Summary
In Leneschmidt, cited in Helzer, two acts were proven, but the trial court "carefully confined conviction to the one charge".
Summary of this case from People v. SmithOpinion
Docket No. 203, Calendar No. 36,527.
Submitted October 14, 1932.
Decided December 6, 1932.
Appeal from Shiawassee; Collins (Joseph H.), J. Submitted October 14, 1932. (Docket No. 203, Calendar No. 36,527.) Decided December 6, 1932.
Alex Leneschmidt was convicted of bastardy. Affirmed.
Ellis F. Wilson, for appellant. Paul W. Voorhies, Attorney General, and Norman L. DesJardins, for the people.

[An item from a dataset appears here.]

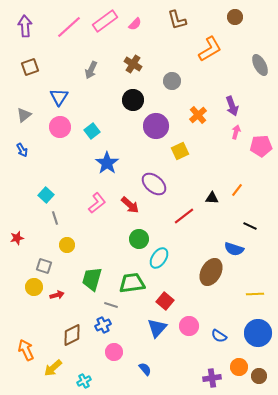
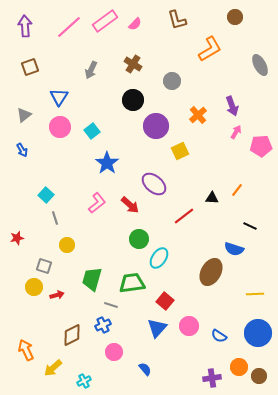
pink arrow at (236, 132): rotated 16 degrees clockwise
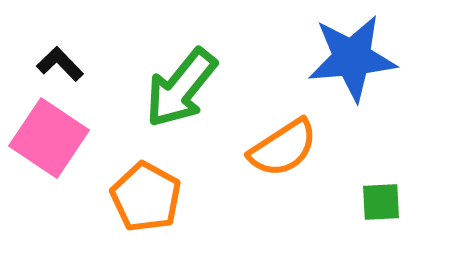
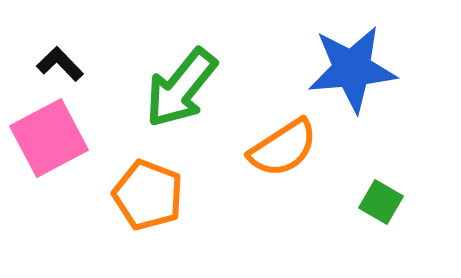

Complaint for bastardy alleged that the child was begotten on or about the 9th day of May, 1930, the occasion and circumstances being definitely stated. The proofs placed the time in the forepart of April, without change of the occasion and circumstances. Defendant claims fatal variance as to dates.

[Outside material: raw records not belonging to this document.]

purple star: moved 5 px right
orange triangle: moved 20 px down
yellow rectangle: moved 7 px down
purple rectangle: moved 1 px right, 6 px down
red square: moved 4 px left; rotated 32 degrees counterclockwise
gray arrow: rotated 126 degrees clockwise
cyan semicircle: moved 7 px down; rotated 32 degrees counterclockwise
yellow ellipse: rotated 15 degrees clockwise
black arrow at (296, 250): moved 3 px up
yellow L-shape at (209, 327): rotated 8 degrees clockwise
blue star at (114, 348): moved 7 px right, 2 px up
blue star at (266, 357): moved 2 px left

Conviction must be confined to the act charged in the complaint. Showing of other acts of intercourse is permitted only as bearing on the probability of commission of the one relied on. People v. Schilling, 110 Mich. 412. When the date is alleged with particularity, it must be proved as laid ( Hull v. People, 41 Mich. 167; People v. Wilson, 136 Mich. 298), but amendment may be permitted ( People v. Cole, 113 Mich. 83). But where the date is not alleged with particularity, variance in the time is not fatal, if the verdict is confined to the particular act within the scope of complaint upon which the prosecution introduces evidence for the purpose of procuring conviction. People v. Swanson, 217 Mich. 103; 7 C. J. p. 987.
In this case there was testimony of two acts of intercourse. The court carefully confined conviction to the one charged. Defendant was apprised by the examination that complainant was uncertain of the date, but the occasion was made clear. The defense was an alibi, and defendant's evidence covered the time relied upon as fully as it did the date named in the complaint. No motion was made for continuance after the court ruled that the act could be shown as of the forepart of April, nor does the record indicate that defendant was deprived of a fair trial nor injured in his defense by the variance.
The other points raised have been examined, are without merit, and need no discussion.
Judgment affirmed.
CLARK, C.J., and McDONALD, POTTER, SHARPE, NORTH, WIEST, and BUTZEL, JJ., concurred.